__EXCERPTED RECORDS__.
-*-
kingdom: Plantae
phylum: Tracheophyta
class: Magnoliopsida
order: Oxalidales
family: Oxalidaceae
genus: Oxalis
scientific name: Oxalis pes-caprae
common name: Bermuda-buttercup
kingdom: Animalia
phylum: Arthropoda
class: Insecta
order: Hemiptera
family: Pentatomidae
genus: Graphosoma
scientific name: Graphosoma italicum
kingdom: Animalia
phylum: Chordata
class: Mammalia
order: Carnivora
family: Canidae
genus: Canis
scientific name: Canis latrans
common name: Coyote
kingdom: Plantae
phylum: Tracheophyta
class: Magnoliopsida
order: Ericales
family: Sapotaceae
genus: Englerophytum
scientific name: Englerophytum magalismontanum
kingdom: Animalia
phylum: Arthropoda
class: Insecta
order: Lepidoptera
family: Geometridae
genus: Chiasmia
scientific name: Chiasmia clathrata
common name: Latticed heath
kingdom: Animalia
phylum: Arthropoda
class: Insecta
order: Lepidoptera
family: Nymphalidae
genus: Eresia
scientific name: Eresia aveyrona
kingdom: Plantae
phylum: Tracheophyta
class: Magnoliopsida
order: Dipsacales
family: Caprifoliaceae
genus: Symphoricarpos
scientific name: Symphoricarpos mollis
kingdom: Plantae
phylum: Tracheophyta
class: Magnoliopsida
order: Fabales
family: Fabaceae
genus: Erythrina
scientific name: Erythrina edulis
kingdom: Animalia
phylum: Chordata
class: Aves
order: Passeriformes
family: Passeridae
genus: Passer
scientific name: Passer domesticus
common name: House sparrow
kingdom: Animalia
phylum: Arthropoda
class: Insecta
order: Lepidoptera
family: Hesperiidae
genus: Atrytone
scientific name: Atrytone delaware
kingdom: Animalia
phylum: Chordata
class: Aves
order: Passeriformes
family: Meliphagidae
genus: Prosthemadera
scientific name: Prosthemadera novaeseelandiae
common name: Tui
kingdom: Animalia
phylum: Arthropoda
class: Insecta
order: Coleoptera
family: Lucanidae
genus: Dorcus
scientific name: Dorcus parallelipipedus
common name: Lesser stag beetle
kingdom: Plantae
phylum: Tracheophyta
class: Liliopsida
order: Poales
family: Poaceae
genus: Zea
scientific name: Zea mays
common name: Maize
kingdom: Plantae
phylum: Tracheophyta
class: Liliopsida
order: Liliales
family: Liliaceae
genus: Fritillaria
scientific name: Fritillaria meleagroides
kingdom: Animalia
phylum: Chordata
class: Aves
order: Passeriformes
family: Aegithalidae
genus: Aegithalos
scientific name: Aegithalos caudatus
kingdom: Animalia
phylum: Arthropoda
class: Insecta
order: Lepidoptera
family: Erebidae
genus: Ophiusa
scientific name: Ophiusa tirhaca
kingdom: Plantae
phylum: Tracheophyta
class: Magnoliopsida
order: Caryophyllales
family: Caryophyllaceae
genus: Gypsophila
-*-
__WHAT TO WORK ON__. Retype the entries above precisely, beginning with the line that contains "scientific name: Chiasmia clathrata" and ending at the last line of the entries.

__SOLUTION FOR THIS EXERCISE__.
scientific name: Chiasmia clathrata
common name: Latticed heath
kingdom: Animalia
phylum: Arthropoda
class: Insecta
order: Lepidoptera
family: Nymphalidae
genus: Eresia
scientific name: Eresia aveyrona
kingdom: Plantae
phylum: Tracheophyta
class: Magnoliopsida
order: Dipsacales
family: Caprifoliaceae
genus: Symphoricarpos
scientific name: Symphoricarpos mollis
kingdom: Plantae
phylum: Tracheophyta
class: Magnoliopsida
order: Fabales
family: Fabaceae
genus: Erythrina
scientific name: Erythrina edulis
kingdom: Animalia
phylum: Chordata
class: Aves
order: Passeriformes
family: Passeridae
genus: Passer
scientific name: Passer domesticus
common name: House sparrow
kingdom: Animalia
phylum: Arthropoda
class: Insecta
order: Lepidoptera
family: Hesperiidae
genus: Atrytone
scientific name: Atrytone delaware
kingdom: Animalia
phylum: Chordata
class: Aves
order: Passeriformes
family: Meliphagidae
genus: Prosthemadera
scientific name: Prosthemadera novaeseelandiae
common name: Tui
kingdom: Animalia
phylum: Arthropoda
class: Insecta
order: Coleoptera
family: Lucanidae
genus: Dorcus
scientific name: Dorcus parallelipipedus
common name: Lesser stag beetle
kingdom: Plantae
phylum: Tracheophyta
class: Liliopsida
order: Poales
family: Poaceae
genus: Zea
scientific name: Zea mays
common name: Maize
kingdom: Plantae
phylum: Tracheophyta
class: Liliopsida
order: Liliales
family: Liliaceae
genus: Fritillaria
scientific name: Fritillaria meleagroides
kingdom: Animalia
phylum: Chordata
class: Aves
order: Passeriformes
family: Aegithalidae
genus: Aegithalos
scientific name: Aegithalos caudatus
kingdom: Animalia
phylum: Arthropoda
class: Insecta
order: Lepidoptera
family: Erebidae
genus: Ophiusa
scientific name: Ophiusa tirhaca
kingdom: Plantae
phylum: Tracheophyta
class: Magnoliopsida
order: Caryophyllales
family: Caryophyllaceae
genus: Gypsophila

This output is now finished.